Keep in mind, all of the initiatives you mention above to "sweeten the peach on the tree" actually make the enterprise as a whole more valuable, and hence more expensive to acquire. JetBlue was a much, much easier acquisition target pre-June 2015, when the stock traded at a significant discount (from a valuation multiple) to the rest of the industry. If you were an owner [shareholder] of the company, you likely weren't getting the same return on your investment as folks that poured money into DL, NK, LUV, etc. If the company was not going to change direction, the only way to really recover your capital would have been a sale. Instead, the company has taken some actions to improve returns for its owners, making a true "sale" slightly more difficult - the business case to buy has changed drastically now that the company is more expensive, and any new owner will have to justify how spending the capital will improve their returns. Not saying it's impossible, remotely - but by doing the initiatives announced last week, they certainly aren't laying down and doing future buyers any favors.
 
Maybe. But what would that add for us?

As @Seggy said, what Wall Street may want.

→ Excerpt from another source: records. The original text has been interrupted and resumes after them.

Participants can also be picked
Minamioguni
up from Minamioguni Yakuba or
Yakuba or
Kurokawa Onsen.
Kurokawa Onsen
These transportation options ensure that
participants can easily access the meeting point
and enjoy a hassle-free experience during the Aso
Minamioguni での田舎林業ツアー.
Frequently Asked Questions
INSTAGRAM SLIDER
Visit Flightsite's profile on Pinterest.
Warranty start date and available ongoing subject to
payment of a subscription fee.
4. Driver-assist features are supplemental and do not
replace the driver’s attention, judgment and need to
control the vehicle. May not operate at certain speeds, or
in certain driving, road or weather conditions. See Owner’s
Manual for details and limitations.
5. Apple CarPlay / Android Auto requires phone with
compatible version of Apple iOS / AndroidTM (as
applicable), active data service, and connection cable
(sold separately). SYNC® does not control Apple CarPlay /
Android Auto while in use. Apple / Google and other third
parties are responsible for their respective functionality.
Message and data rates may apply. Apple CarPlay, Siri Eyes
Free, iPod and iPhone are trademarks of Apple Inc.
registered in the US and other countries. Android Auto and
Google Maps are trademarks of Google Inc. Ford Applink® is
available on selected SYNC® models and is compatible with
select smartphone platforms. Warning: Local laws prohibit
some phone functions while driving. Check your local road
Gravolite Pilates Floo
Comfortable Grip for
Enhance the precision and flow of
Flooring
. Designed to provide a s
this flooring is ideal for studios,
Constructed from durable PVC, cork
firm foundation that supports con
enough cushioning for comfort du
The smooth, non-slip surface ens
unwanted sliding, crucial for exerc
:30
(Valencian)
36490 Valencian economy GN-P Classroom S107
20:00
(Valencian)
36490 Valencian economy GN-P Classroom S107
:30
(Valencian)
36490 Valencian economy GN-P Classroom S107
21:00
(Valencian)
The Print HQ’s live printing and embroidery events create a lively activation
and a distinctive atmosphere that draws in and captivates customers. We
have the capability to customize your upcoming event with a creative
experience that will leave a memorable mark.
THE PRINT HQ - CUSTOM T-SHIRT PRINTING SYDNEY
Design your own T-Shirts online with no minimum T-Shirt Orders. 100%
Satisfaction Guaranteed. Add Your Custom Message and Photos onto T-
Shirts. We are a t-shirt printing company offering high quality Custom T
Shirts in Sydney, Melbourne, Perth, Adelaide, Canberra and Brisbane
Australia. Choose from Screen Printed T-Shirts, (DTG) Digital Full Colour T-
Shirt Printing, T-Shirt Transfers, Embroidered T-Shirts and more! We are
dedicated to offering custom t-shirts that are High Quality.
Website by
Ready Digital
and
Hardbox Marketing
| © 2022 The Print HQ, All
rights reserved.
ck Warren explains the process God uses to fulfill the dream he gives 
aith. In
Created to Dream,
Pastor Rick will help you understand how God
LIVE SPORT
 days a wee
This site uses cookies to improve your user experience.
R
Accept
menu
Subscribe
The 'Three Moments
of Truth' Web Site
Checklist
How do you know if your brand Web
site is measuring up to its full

I can think of reasons. B6's weak presence on the west coast compared to east coast, and vice versa for VX. Similar fleet, similar inflight goodies, similar focus on customer service. Two big reasons are one less competitor on the LCC level and a better chance to compete with the 3 big boys. IMO you won't see a LCC merger until the AA/US merger and integration is complete and they become a lean mean machine. Once you have DL, AA, and UA in full force with all integration complete, the LCC-level airlines will have to consolidate to better compete with the legacies. I would bet on Virgin and jetBlue ; Spirit and Frontier.
 
Honestly, I don't see this as "slowing growth." It's more of an "offset the cost of refurbishing the A320 interiors." If we were slowing growth, we would have deferred all the orders in that time frame. We deferred 18 planes 2016-2018. We're still taking 39 between 2015-2018. Personally, I think taking delivery of 57 airplanes in a 4 year span might be a bit TOO aggressive in the first place.
 
Does your JB CEO often come on to TV to talk about stuff? He was on a financial news channel last week.
 
Does your JB CEO often come on to TV to talk about stuff? He was on a financial news channel last week.

Dave Barger frequently appeared on broadcasts...He's fairly well spoken and personable and probably appealed to a TV audience. If it was our next CEO Robyn Hayes (he's got a British accent), I dunno....I haven't seen him *yet* doing TV but maybe he'll pick up the reigns where Dave left off. Robyn though seems less of the TV type.
 
Whoever it was, came on to one of the financial channels and was doing Q&A about the new bag fees and basically saying the ticket pricing structure is proprietary. It seemed like a lot of effort for just adding bag fees. The fact that he was on a financial channel kinda hit me as purposeful. Reminded me of those report conference calls.